What is required =>
All lines of the material that contain "expression" must be copied out.

■ ■ ■ ■ ■

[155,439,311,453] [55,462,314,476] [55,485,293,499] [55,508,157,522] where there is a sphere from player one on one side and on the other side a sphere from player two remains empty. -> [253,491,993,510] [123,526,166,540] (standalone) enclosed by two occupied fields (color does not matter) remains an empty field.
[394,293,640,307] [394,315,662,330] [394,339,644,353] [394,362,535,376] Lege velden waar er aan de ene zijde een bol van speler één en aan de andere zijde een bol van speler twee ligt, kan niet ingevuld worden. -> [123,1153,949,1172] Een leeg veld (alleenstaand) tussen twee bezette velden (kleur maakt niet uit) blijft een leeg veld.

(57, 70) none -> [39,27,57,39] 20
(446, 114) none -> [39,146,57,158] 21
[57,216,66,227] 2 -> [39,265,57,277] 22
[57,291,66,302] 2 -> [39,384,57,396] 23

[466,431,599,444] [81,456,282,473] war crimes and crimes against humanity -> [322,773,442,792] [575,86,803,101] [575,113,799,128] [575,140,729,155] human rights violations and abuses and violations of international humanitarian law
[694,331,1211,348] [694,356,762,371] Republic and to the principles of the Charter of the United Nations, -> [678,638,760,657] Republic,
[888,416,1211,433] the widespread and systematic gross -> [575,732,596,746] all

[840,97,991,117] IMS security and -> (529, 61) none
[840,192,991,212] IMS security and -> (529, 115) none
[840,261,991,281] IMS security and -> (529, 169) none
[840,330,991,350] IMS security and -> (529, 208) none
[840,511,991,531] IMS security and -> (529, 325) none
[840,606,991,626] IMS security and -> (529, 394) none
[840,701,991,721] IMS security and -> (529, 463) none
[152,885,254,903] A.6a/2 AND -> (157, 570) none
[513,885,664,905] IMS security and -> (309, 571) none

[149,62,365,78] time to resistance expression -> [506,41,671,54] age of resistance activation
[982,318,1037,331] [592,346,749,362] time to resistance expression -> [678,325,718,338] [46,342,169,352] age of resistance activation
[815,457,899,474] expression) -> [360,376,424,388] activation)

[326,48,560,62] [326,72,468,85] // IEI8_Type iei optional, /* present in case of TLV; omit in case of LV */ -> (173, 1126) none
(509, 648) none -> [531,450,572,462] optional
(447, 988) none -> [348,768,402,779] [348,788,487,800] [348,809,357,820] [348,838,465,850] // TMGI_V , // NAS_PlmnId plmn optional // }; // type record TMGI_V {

■ ■ ■ ■ ■

Solution to this problem =>
[149,62,365,78] time to resistance expression -> [506,41,671,54] age of resistance activation
[982,318,1037,331] [592,346,749,362] time to resistance expression -> [678,325,718,338] [46,342,169,352] age of resistance activation
[815,457,899,474] expression) -> [360,376,424,388] activation)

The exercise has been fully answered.